#### [PROBLEM REQUIREMENTS]
Please copy out all of the material below word for word, leaving out the pictures.
##########
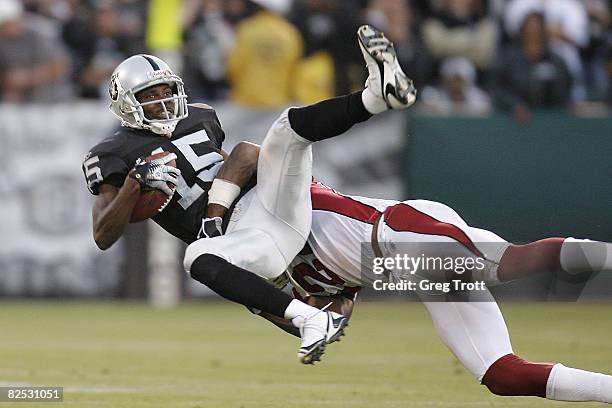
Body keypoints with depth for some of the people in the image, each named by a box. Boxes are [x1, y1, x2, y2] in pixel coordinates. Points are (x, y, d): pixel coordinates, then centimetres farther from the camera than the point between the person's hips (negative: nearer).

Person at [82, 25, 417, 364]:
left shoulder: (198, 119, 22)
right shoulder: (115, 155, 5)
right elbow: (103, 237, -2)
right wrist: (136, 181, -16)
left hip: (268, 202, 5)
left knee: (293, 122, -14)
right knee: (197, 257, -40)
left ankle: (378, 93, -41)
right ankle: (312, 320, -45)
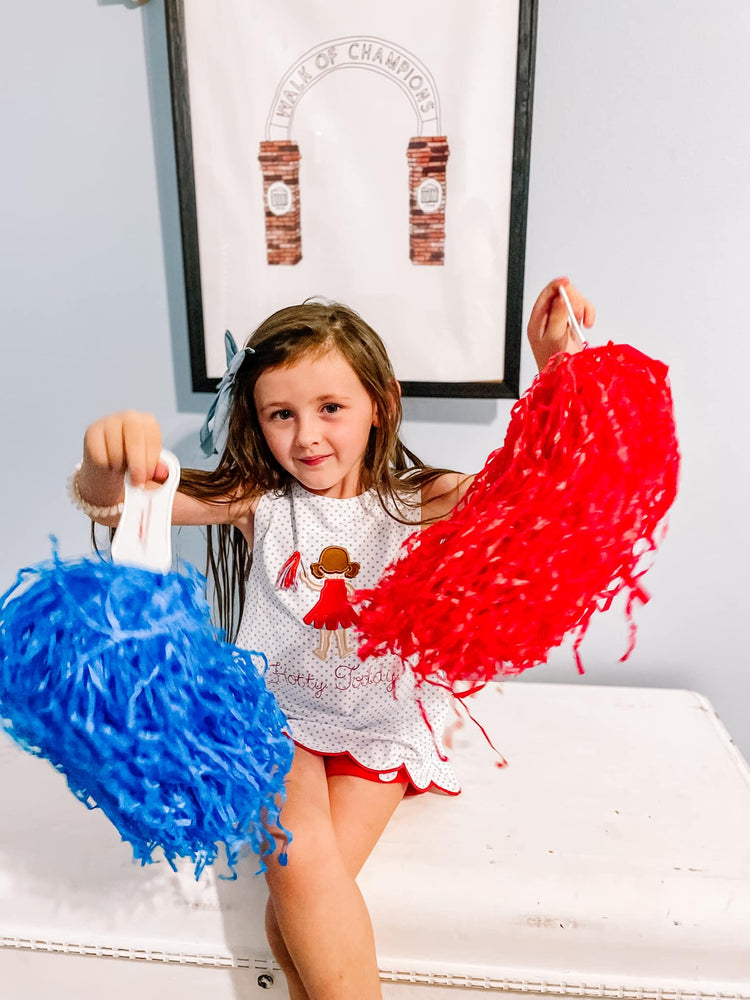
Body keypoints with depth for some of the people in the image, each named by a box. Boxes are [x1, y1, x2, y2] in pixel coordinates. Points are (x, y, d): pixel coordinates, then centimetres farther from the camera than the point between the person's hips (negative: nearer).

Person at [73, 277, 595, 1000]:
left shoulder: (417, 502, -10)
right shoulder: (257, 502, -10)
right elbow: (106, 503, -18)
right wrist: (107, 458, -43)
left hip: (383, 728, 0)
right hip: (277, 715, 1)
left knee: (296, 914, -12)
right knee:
##########
#### [WRITTEN ANSWER]
Body keypoints with depth for some of the people in the image, each named by a box. Boxes are [x1, y1, x2, y2] in pixel coordinates. Points are (x, y, d): pixel coordinates, then centimetres farther from the camera than the point between the person's hips (negative: nearer).

Person at [82, 25, 417, 364]:
left shoulder: (198, 119, 22)
right shoulder: (115, 155, 5)
right elbow: (103, 237, -2)
right wrist: (136, 181, -16)
left hip: (268, 202, 5)
left knee: (293, 122, -14)
right knee: (197, 257, -40)
left ankle: (378, 93, -41)
right ankle: (312, 320, -45)
Body keypoints with depth for some of the people in the image, each named by a box. Boxes are [x1, y1, x2, y2] in pixel coordinates. Points are (x, y, d): pixel coordinates, then centimetres farther from the camera than the point between the person's hips (negative: nearer).

Person at [73, 277, 595, 1000]:
left shoulder: (417, 502, -10)
right shoulder: (257, 502, -10)
right elbow: (106, 503, -18)
right wrist: (107, 458, -43)
left hip: (383, 728, 0)
right hip: (277, 715, 1)
left knee: (296, 914, -12)
right knee:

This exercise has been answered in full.